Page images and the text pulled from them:
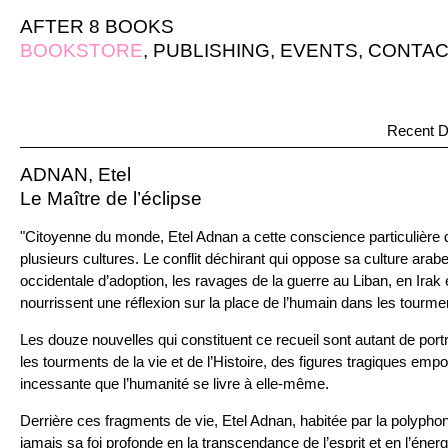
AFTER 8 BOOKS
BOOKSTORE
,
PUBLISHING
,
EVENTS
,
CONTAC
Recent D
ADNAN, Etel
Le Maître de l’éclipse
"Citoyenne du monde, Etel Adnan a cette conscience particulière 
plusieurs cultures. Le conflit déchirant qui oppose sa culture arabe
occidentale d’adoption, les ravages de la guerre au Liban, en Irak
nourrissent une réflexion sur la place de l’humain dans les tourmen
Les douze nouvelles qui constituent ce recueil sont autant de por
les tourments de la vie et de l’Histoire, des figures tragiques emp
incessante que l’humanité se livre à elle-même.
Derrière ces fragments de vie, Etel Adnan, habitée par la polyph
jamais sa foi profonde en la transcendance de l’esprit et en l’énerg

Job item. Copy out the text lines from every entry above exactly as they appear, leaving out the pictures.

Answer to this task.
AFTER 8 BOOKS
BOOKSTORE
,
PUBLISHING
,
EVENTS
,
CONTAC
Recent D
ADNAN, Etel
Le Maître de l’éclipse
"Citoyenne du monde, Etel Adnan a cette conscience particulière 
plusieurs cultures. Le conflit déchirant qui oppose sa culture arabe
occidentale d’adoption, les ravages de la guerre au Liban, en Irak
nourrissent une réflexion sur la place de l’humain dans les tourmen
Les douze nouvelles qui constituent ce recueil sont autant de por
les tourments de la vie et de l’Histoire, des figures tragiques emp
incessante que l’humanité se livre à elle-même.
Derrière ces fragments de vie, Etel Adnan, habitée par la polyph
jamais sa foi profonde en la transcendance de l’esprit et en l’énerg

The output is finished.